A succession of discoveries and research over these decades has proved and reversed the previous notion that micro-organisms exist as single cells in the human body. It is now becoming increasingly evident that micro-organisms live in complex groups where interactions and communication between species are very important and have a major impact on human health and disease.
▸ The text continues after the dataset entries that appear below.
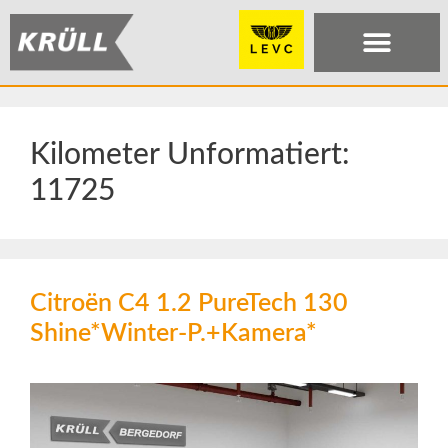
Kilometer Unformatiert:
11725
Citroën C4 1.2 PureTech 130
Shine*Winter-P.+Kamera*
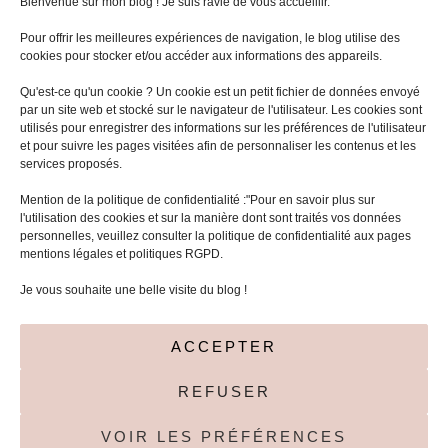
Bienvenue sur mon blog ! Je suis ravie de vous accueillir.
Pour offrir les meilleures expériences de navigation, le blog utilise des
cookies pour stocker et/ou accéder aux informations des appareils.
Qu'est-ce qu'un cookie ? Un cookie est un petit fichier de données envoyé
par un site web et stocké sur le navigateur de l'utilisateur. Les cookies sont
utilisés pour enregistrer des informations sur les préférences de l'utilisateur
et pour suivre les pages visitées afin de personnaliser les contenus et les
services proposés.
Mentions légales
Mention de la politique de confidentialité :"Pour en savoir plus sur
l'utilisation des cookies et sur la manière dont sont traités vos données
Politique de cookies (UE)
personnelles, veuillez consulter la politique de confidentialité aux pages
mentions légales et politiques RGPD.
Rechercher :
Je vous souhaite une belle visite du blog !
ACCEPTER
REFUSER
VOIR LES PRÉFÉRENCES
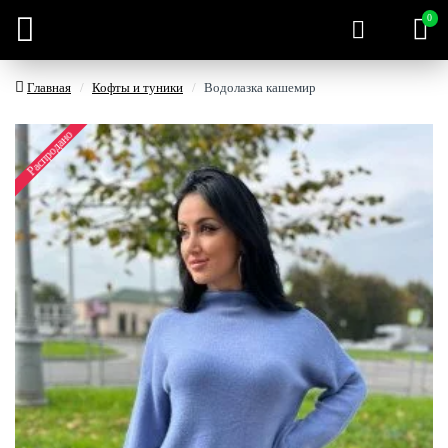
0
Главная
Кофты и туники
Водолазка кашемир
Распродано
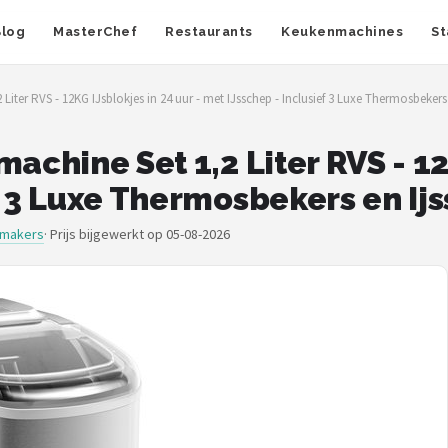
Blog
MasterChef
Restaurants
Keukenmachines
St
Liter RVS - 12KG IJsblokjes in 24 uur - met IJsschep - Inclusief 3 Luxe Thermosbekers
achine Set 1,2 Liter RVS - 12
f 3 Luxe Thermosbekers en Ij
smakers
·
Prijs bijgewerkt op 05-08-2026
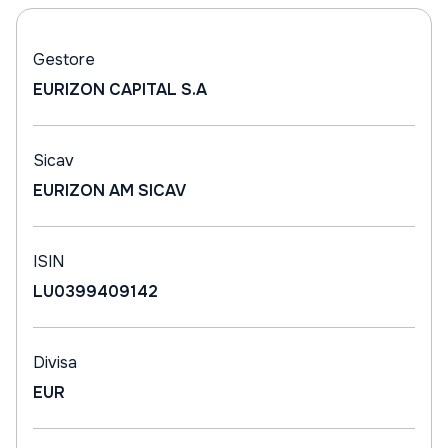
Gestore
EURIZON CAPITAL S.A
Sicav
EURIZON AM SICAV
ISIN
LU0399409142
Divisa
EUR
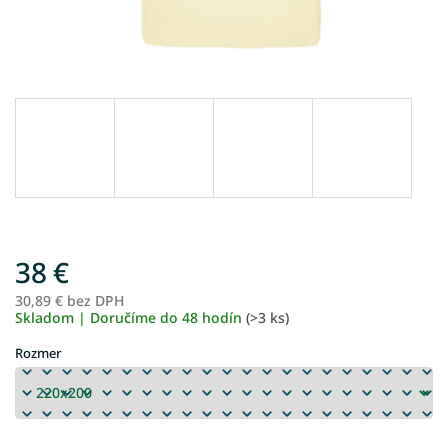
38 €
30,89 € bez DPH
Je
Skladom | Doručíme do 48 hodín
(>3 ks)
ce
Rozmer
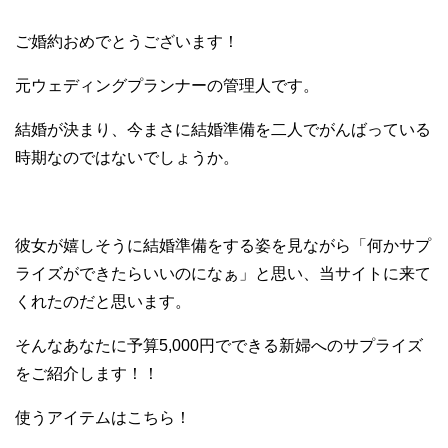
ご婚約おめでとうございます！
元ウェディングプランナーの管理人です。
結婚が決まり、今まさに結婚準備を二人でがんばっている
時期なのではないでしょうか。
彼女が嬉しそうに結婚準備をする姿を見ながら「何かサプ
ライズができたらいいのになぁ」と思い、当サイトに来て
くれたのだと思います。
そんなあなたに予算5,000円でできる新婦へのサプライズ
をご紹介します！！
使うアイテムはこちら！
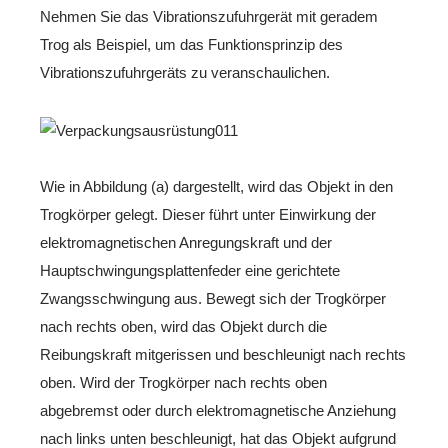
Nehmen Sie das Vibrationszufuhrgerät mit geradem
Trog als Beispiel, um das Funktionsprinzip des
Vibrationszufuhrgeräts zu veranschaulichen.
Wie in Abbildung (a) dargestellt, wird das Objekt in den
Trogkörper gelegt. Dieser führt unter Einwirkung der
elektromagnetischen Anregungskraft und der
Hauptschwingungsplattenfeder eine gerichtete
Zwangsschwingung aus. Bewegt sich der Trogkörper
nach rechts oben, wird das Objekt durch die
Reibungskraft mitgerissen und beschleunigt nach rechts
oben. Wird der Trogkörper nach rechts oben
abgebremst oder durch elektromagnetische Anziehung
nach links unten beschleunigt, hat das Objekt aufgrund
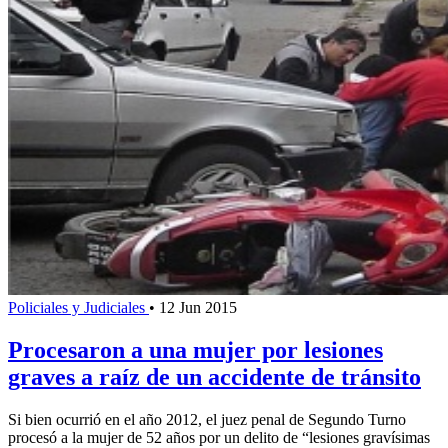
Policiales y Judiciales
•
12 Jun 2015
Procesaron a una mujer por lesiones
graves a raíz de un accidente de tránsito
Si bien ocurrió en el año 2012, el juez penal de Segundo Turno
procesó a la mujer de 52 años por un delito de “lesiones gravísimas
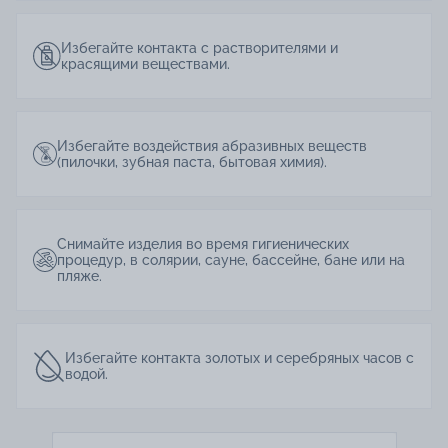
Избегайте контакта с растворителями и
красящими веществами.
Избегайте воздействия абразивных веществ
(пилочки, зубная паста, бытовая химия).
Снимайте изделия во время гигиенических
процедур, в солярии, сауне, бассейне, бане или на
пляже.
Избегайте контакта золотых и серебряных часов с
водой.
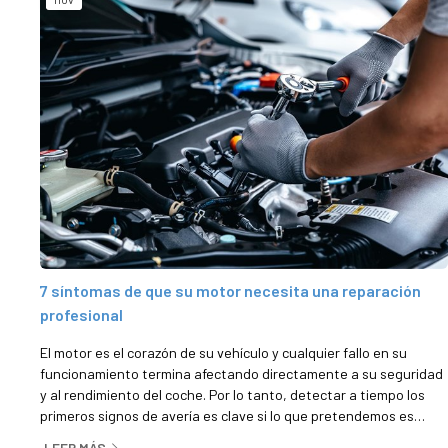
7 síntomas de que su motor necesita una reparación
profesional
El motor es el corazón de su vehículo y cualquier fallo en su
funcionamiento termina afectando directamente a su seguridad
y al rendimiento del coche. Por lo tanto, detectar a tiempo los
primeros signos de avería es clave si lo que pretendemos es
evitar daños mayores. Desde Diésel Inyección Milladoiro, su taller
LEER MÁS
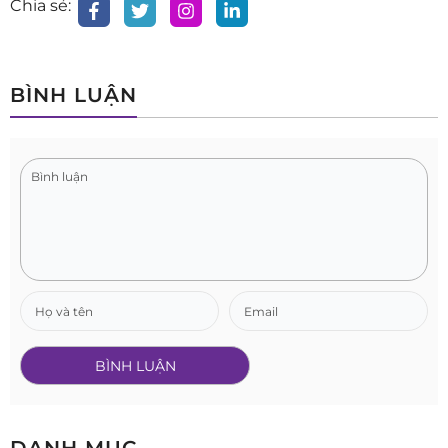
Chia sẻ:
BÌNH LUẬN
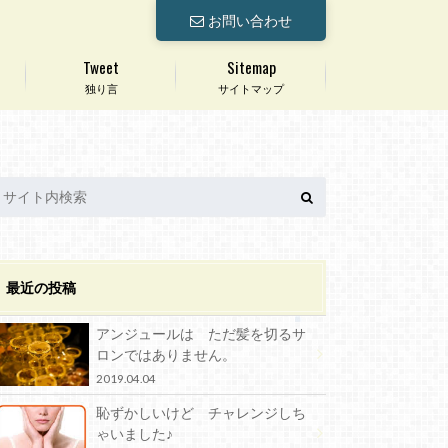
お問い合わせ
Tweet
Sitemap
独り言
サイトマップ
最近の投稿
アンジュールは ただ髪を切るサ
ロンではありません。
2019.04.04
恥ずかしいけど チャレンジしち
ゃいました♪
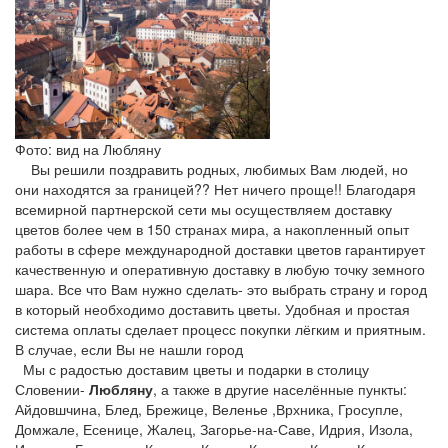
Фото: вид на Любляну
Вы решили поздравить родных, любимых Вам людей, но
они находятся за границей?? Нет ничего проще!! Благодаря
всемирной партнерской сети мы осуществляем доставку
цветов более чем в 150 странах мира, а накопленный опыт
работы в сфере международной доставки цветов гарантирует
качественную и оперативную доставку в любую точку земного
шара. Все что Вам нужно сделать- это выбрать страну и город
в который необходимо доставить цветы. Удобная и простая
система оплаты сделает процесс покупки лёгким и приятным.
В случае, если Вы не нашли город
Мы с радостью доставим цветы и подарки в столицу
Словении-
Любляну
, а также в другие населённые пункты:
Айдовшчина, Блед, Брежице, Веленье ,Врхника, Гросупле,
Домжале, Есенице, Жалец, Загорье-на-Саве, Идрия, Изола,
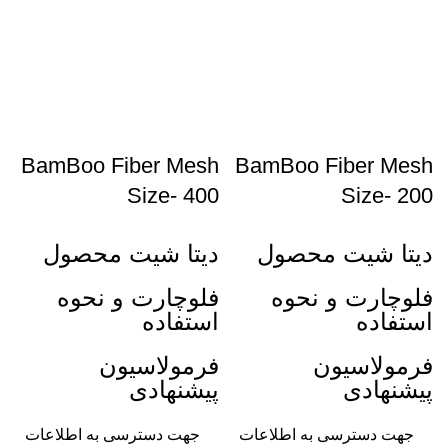
BamBoo Fiber Mesh
BamBoo Fiber Mesh
Size- 400
Size- 200
دیتا شیت محصول
دیتا شیت محصول
فلوچارت و نحوه
فلوچارت و نحوه
استفاده
استفاده
فرمولاسیون
فرمولاسیون
پیشنهادی
پیشنهادی
جهت دسترسی به اطلاعات
جهت دسترسی به اطلاعات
The microbiota is the collection of living micro-organisms in a given environment The most common microbiota is the digestive microbiota. The microbiome is the collection of micro-organisms and their genes that live in a given environment. These are bacteria and their genes). Microbiome – the microbiota plus its ‘scene’ and surrounding environmental conditions
Imagine a bustling city on a normal day, with people rushing around. This is what the microbiome of the human body looks like, made up of trillions of micro-organisms (also known as microbiota or microbes) from thousands of different species. These include not only bacteria, but also fungi, parasites and viruses. In a healthy human body, this highly varied and large audience coexists peacefully. The microbiome has even been described as the last human organ because of its many functions.
Microbiome – microbiota and how microorganisms control… Where you live
The microbiota colonises virtually all human surfaces – skin, respiratory tract, genitourinary system – and the highest levels of bacteria are found in the digestive tract – the large intestine accounts for ~70% of the bacteria. all human bacteria
Each person has a completely unique microbiota network. The first exposure to micro-organisms is as a baby, at birth and through breast milk… Later, environmental exposures and diet can change the human microbiome.
The microbiome consists of
The microbiome is made up of microbes that are beneficial and potentially harmful. Most are symbiotic (where they benefit both the human body and the microbiota), while a smaller number are pathogenic (disease-promoting). In a healthy body, pathogenic and symbiotic microbiota exist without problems. But if this balance is disturbed – by infectious diseases, certain diets, or the long-term use of antibiotics or other bacteria-killing drugs – dysbiosis occurs, stopping normal interactions. This can make the body more susceptible to disease.